Tuesday, November 28, 2006

Evidence against evolution - part 10000000.....

DaveScot at uncommondescent (Nov 28th) thinks he has found some compelling evidence against evolution. Under the headline "The sound of a nested hierarchy shattering" he writes:

Chromosomal sex determination in the platypus discovered to be a
combination of mammal and bird systems. The resemblance to birds is now more
than just superficial.

http://www.newscientist.com/article.ns?id=dn6568


From this he seems to want to claim that there is a problem with the idea of common descent. Why? I have no idea. DaveScot, how about this for possible explanation: birds and mammals shared a common ancestor and modern mammals retained certain genes, modern birds retained some other genes and the platypus retained a combination of genes. Why not? Mammals diverged from birds 300 million years ago and montremes diverged from other mammals 150 million years ago.

How desperate do IDists have to get?

Edit: a couple of comments were added to the above thread, and I felt compelled to address these as well.
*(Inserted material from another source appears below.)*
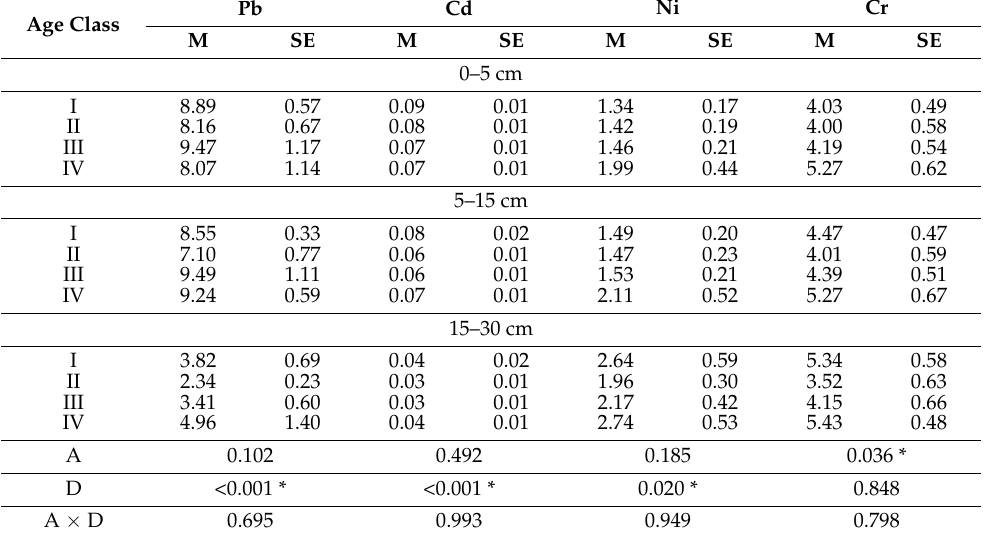
Table 6. Mean (M) with standard error (SE) concentrations (mg/kg of the soil) of heavy metals in the three top layers (0–5, 5–15 and 15–30 cm) of the soil under silver birch regeneration by age class (I, II, III and IV—1–4, 5–8, 9–12 and 13–17 years,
"J" adds a list of five reasons under the headline "Refutation of the Dinosaurian Origin of Birds" from Mayr's "What evolution is" and "Jehu" responds with "What? Ernst Mayr doesn’t believe birds evolved from dinosaurs? ". "J" and "Jehu" are doing the old wedge strategy where "if scientists are not in complete agreement over something, then science is wrong" argument. In this case, the impression one is left with is that either birds evolved from dinosaurs OR evolution is wrong.

But , the reason that list was in Mayr's book was because there has been a debate whether birds evolved from archosaurian reptiles or from theropod dinosaurs. Scientists supporting the reptile connection supplied the list as evidence for their position. "J" and "Jehu" of course want to see this as some form of confirmation that evolution is in trouble, when it in fact is just part of the normal scientific process. In fact, more recent evidence has shed light on the debate and in a National Geographic interview, Mayr stated:

Archaeopteryx, therefore, is closely related to the theropods. This in turn means that theropod dinosaurs are the ancestors of the modern birds that followed Archaeopteryx.
The find, according to Mayr, "not only provides further evidence for the theropod ancestry of birds, but it blurs the distinction between basal [the earliest] birds and basal deinonychosaurs," their fearsome-clawed ancestors.
"I do think that the question of a theropod
ancestry of birds can now be considered settled once and forever," Mayr said.

So, there you go. The evidence does seem to point to a dino-bird connection.

One last point, and though it might seem minor, I think it is actually quite important. After detailing the five objections mentioned, "J" states the reference as: (Ernst Mayr, What Evolution Is: Now Everyone Please Stop With This Dinosaurs-Became-Birds Nonsense. (2001), p. 68.). The "Now Everyone Please Stop With This Dinosaurs-Became-Birds Nonsense" is NOT in Mayr's book. "J" made that up. It is NOT there. "J" effectively told a LIE. (All in the name of the wedge, no doubt).

Again, How desperate do IDists have to get?